This blog entry has been brewing for a while now. The plants that I grew with these planters are long gone, but the planters are still around and I will use them again soon. I learned to use pantyhose as a wicking medium from my grandmother who grew African violets all through my childhood. These easy seedling planters are a great way to reuse water/soda bottles and keep your seedlings' soil nice and moist.

The materials that I used were:

10 1-liter Smart water bottles
4 pack cheap nylon pantyhose
sterile seed starting mix
plastic tub
tin snips (or other large scissors)
seeds
marker

Wicking PlantersWicking Planters

First I cut the water bottles in half using the tin snips. The Smart water bottles were fairly flexible, so this was pretty easy to do. This might be a little more sketchy with a rigid bottle, so be careful.

I then cut the pantyhose into foot long tubular sections and tied a knot in the middle of each of them. The pantyhose then fits over the cut rim of the top part of the bottle so that the knot dangles through the pour spout. The top part of the water bottle then sets into the bottom part of the bottle so that the loose end of the pantyhose hangs into the bottom section from the top.

In a large plastic tub mix your sterile seed starting mix with water until it is moist but not soggy. The mixture should feel wet but water should not pool when it is pressed down. Fill the pantyhose lined bottle tops with the seed start mix. Mark the outside of the planter to indicate what seeds you will be planting. Fill the lower half of the planter half-way with water and set the top half onto it. You are now ready to plant your seeds.
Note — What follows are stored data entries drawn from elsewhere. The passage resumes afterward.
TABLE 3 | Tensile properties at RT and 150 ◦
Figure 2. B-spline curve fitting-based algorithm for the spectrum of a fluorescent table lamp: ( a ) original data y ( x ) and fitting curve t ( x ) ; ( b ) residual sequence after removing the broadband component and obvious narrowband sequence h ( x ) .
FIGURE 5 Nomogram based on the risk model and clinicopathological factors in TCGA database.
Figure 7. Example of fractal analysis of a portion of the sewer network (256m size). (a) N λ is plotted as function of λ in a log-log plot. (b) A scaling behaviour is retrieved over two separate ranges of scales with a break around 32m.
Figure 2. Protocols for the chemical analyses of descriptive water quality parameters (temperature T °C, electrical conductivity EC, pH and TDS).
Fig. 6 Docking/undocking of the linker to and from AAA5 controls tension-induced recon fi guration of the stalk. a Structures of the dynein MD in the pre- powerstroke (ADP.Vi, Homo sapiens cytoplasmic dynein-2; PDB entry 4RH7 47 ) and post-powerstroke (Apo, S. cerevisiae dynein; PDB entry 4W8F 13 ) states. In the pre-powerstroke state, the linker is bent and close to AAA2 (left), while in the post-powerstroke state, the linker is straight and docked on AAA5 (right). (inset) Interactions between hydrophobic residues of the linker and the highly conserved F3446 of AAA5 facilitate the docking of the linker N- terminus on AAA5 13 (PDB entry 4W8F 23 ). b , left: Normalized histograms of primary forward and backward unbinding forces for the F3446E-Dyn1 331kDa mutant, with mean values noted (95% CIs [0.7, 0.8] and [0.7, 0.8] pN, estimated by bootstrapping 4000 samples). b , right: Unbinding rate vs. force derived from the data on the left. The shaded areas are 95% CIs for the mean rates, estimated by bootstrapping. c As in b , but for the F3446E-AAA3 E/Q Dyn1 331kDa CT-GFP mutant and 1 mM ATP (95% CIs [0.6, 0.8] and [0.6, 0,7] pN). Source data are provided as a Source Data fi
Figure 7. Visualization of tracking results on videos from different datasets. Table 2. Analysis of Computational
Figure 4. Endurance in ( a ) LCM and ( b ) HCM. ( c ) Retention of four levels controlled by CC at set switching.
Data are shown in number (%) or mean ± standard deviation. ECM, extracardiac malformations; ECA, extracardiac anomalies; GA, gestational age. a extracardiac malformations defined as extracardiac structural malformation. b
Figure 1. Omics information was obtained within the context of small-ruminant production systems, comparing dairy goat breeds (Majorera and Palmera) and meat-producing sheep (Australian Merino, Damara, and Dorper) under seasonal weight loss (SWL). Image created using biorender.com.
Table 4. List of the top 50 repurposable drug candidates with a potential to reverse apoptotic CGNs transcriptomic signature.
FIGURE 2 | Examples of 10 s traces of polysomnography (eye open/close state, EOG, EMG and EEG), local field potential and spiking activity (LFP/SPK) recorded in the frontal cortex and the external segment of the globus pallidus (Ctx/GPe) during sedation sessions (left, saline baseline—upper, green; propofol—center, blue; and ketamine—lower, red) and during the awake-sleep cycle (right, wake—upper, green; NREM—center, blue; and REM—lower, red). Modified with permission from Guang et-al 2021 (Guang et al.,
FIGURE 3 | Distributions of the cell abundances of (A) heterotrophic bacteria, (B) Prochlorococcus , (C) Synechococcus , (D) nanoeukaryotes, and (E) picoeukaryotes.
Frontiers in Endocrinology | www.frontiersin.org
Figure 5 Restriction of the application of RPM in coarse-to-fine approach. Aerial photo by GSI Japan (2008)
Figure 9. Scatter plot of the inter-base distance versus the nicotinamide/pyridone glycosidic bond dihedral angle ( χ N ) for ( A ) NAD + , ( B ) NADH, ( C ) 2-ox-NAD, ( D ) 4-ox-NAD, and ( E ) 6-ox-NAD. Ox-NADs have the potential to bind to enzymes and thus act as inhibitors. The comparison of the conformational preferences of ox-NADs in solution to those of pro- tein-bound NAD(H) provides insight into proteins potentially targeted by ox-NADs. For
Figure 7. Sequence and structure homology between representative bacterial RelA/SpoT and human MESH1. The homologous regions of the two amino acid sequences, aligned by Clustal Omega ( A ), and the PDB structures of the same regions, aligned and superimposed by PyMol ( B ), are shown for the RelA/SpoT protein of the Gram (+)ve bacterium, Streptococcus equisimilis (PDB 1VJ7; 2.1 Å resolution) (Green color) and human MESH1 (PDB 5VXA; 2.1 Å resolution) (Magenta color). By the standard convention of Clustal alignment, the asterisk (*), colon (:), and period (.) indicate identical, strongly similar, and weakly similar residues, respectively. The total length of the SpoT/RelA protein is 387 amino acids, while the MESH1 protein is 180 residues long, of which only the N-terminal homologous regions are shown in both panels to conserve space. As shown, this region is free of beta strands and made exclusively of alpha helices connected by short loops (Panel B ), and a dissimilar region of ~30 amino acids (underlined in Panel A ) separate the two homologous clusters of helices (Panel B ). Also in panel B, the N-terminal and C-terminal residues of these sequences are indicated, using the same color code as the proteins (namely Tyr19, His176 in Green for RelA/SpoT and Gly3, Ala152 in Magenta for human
Wicking Planters_finishedWicking Planters_finished

Follow the directions on your seed packet to determine planting depth, and light/water requirements. For seeds that must be kept moist, refill the lower reservoir when it looks low. Set planters on top of a warm appliance if warmth is required for germination, then move to a bright window or place under shop light once plants emerge to make sure they receive plenty of light.